Excerpt provided -
****

I’ve been reading Camus’ preface to Jean Grenier’s The Islands, published in 1959. Like much of Camus’ later work–he died Jan. 4, 1960–the preface is nostalgic, yet mature.

The Allegheny River Trail at dusk, taken by me.

Grenier’s book proved a major influence on Camus as a young man. In return, Camus dedicated his first collection of essays The Wrong Side and the Right Side and The Rebel to Grenier.

In the preface, Camus describes how he felt when he first started reading Grenier’s The Islands:

A garden of incomparable wealth was finally opening up to me; I had just discovered art. Something, someone was stirring dimly within me, longing to speak. Reading one book, hearing one conversation, can provoke this rebirth in a young person. One sentence stands out from the open book, one word still vibrates in the room [. . .] Already, at the same moment, in response to this perfect language, a timid, clumsier song rises from the darkness of our being.

****

Data rows -
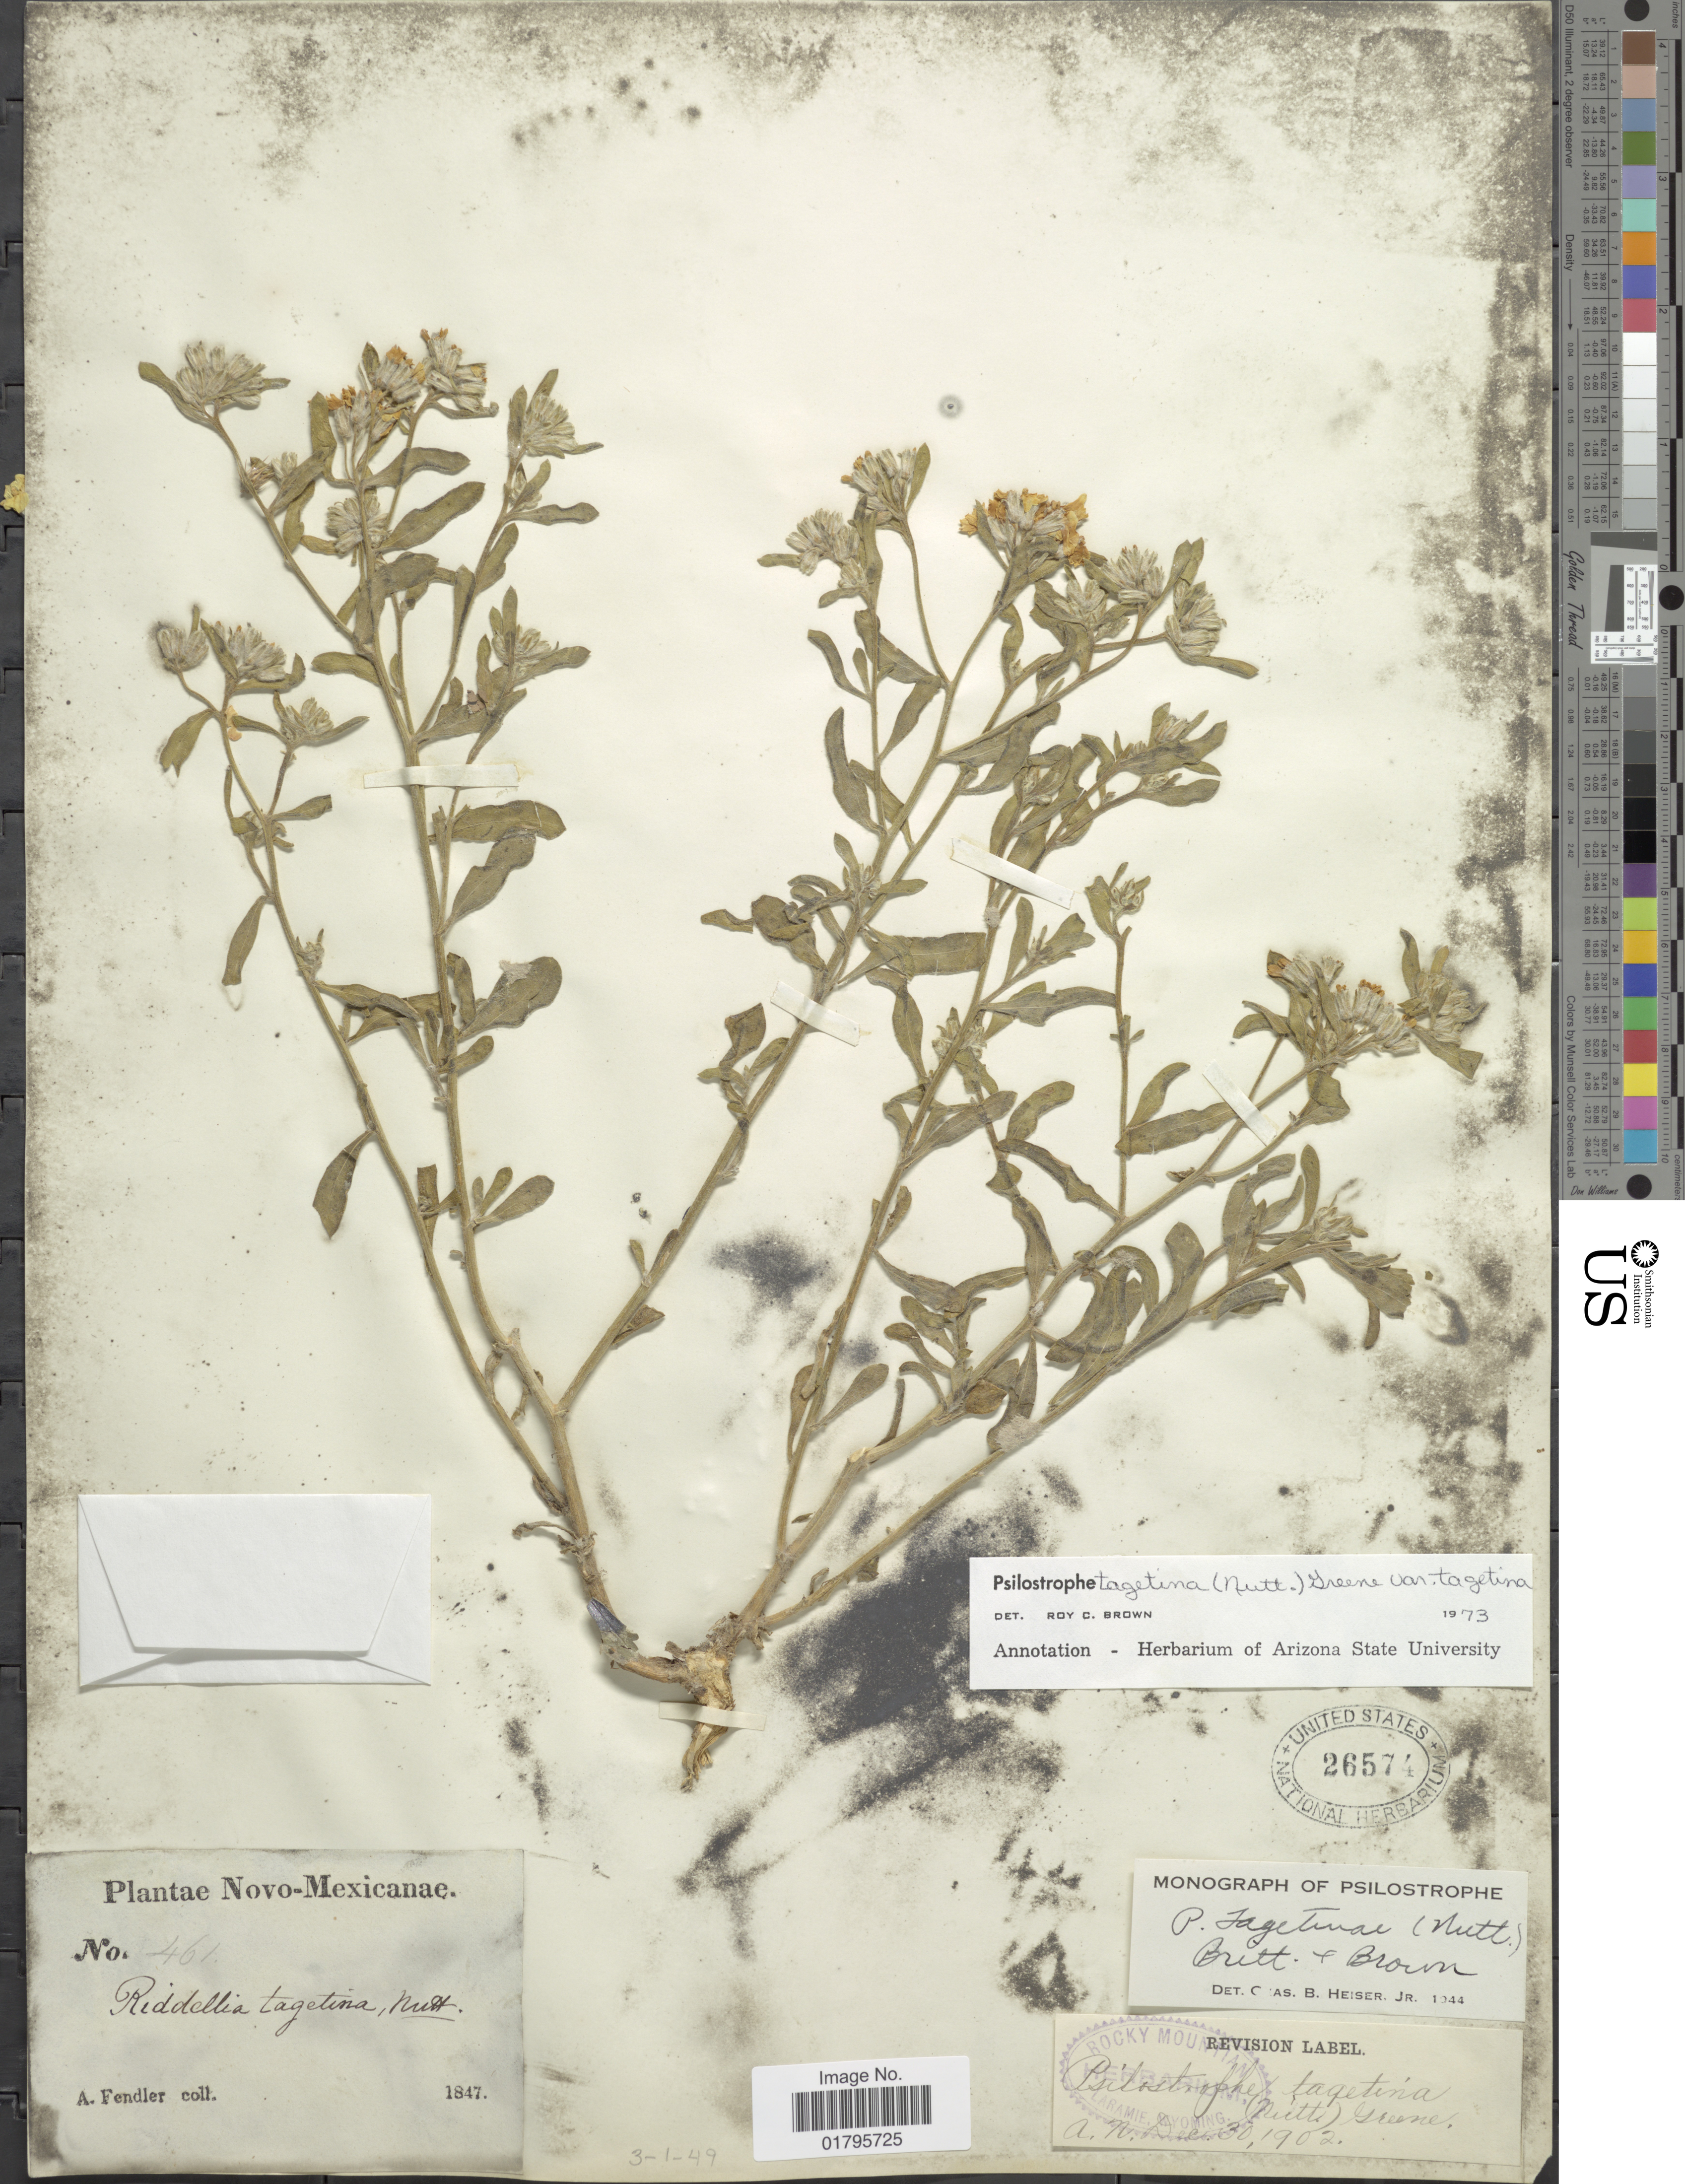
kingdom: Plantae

****

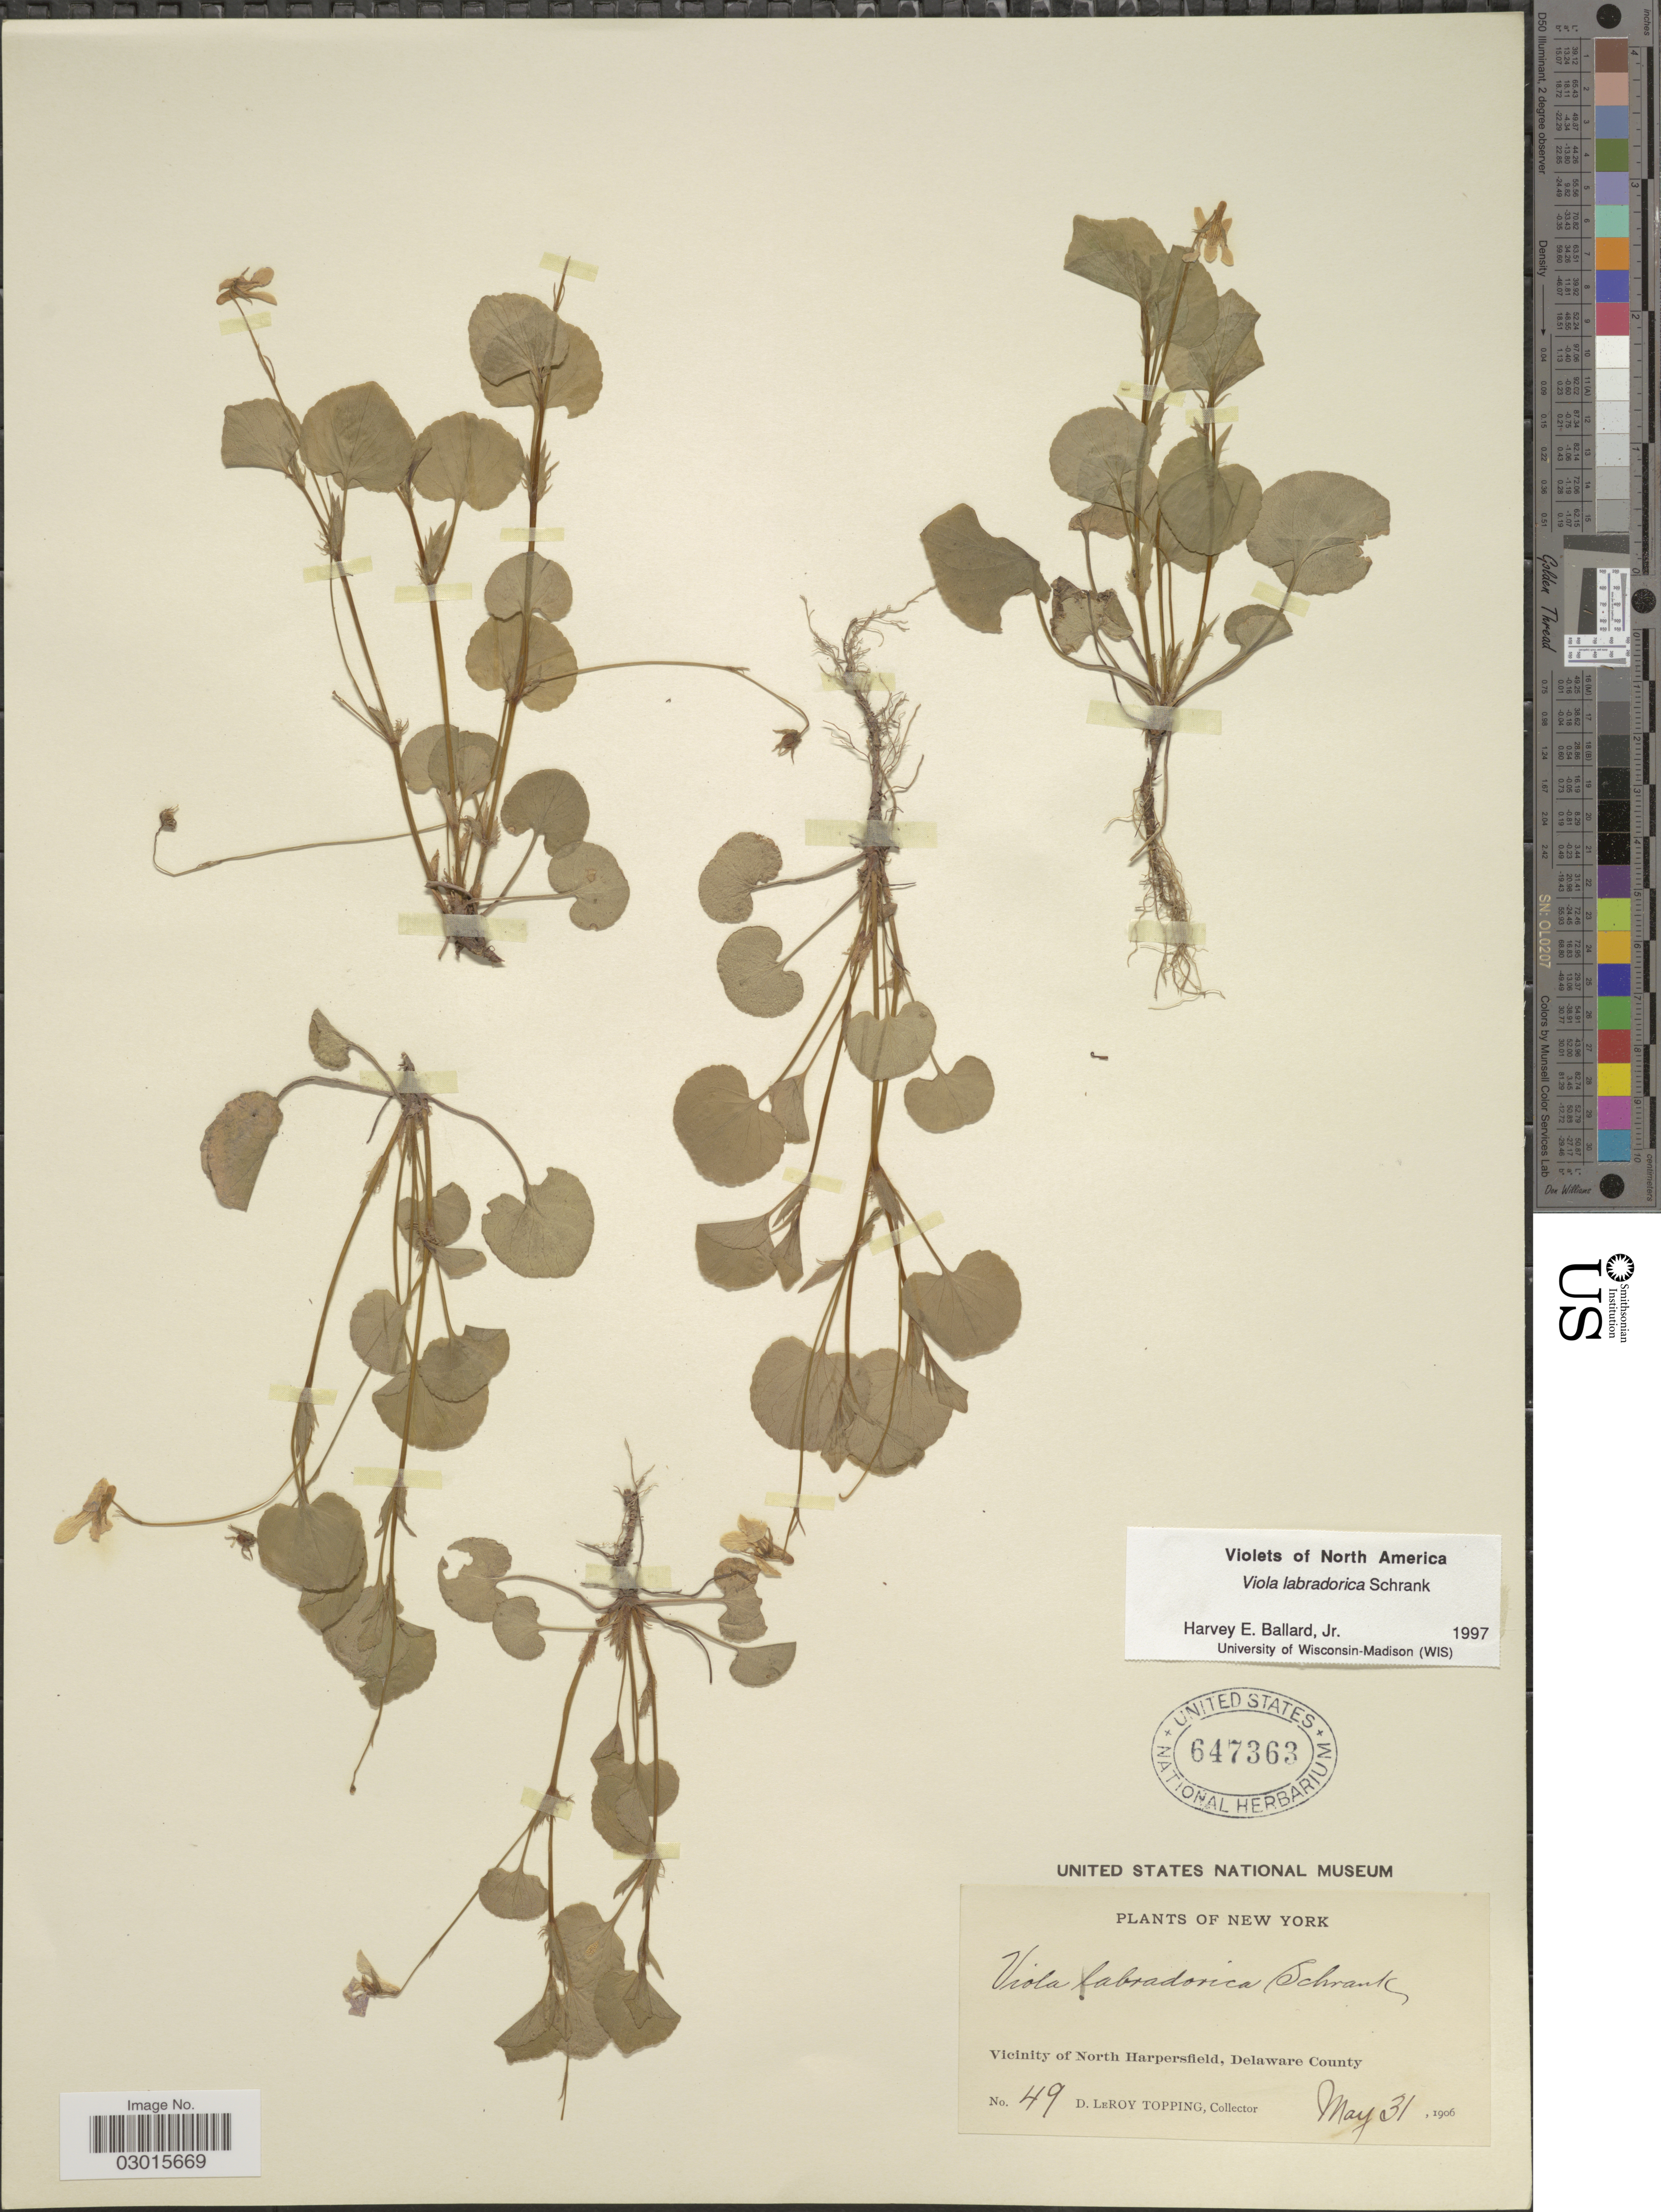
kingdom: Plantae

****

Task instructions -
Return the passage of the Camus preface excerpt that runs from "The Allegheny River" up to and including "of our being.", copied word for word.

Expected output -
The Allegheny River Trail at dusk, taken by me.

Grenier’s book proved a major influence on Camus as a young man. In return, Camus dedicated his first collection of essays The Wrong Side and the Right Side and The Rebel to Grenier.

In the preface, Camus describes how he felt when he first started reading Grenier’s The Islands:

A garden of incomparable wealth was finally opening up to me; I had just discovered art. Something, someone was stirring dimly within me, longing to speak. Reading one book, hearing one conversation, can provoke this rebirth in a young person. One sentence stands out from the open book, one word still vibrates in the room [. . .] Already, at the same moment, in response to this perfect language, a timid, clumsier song rises from the darkness of our being.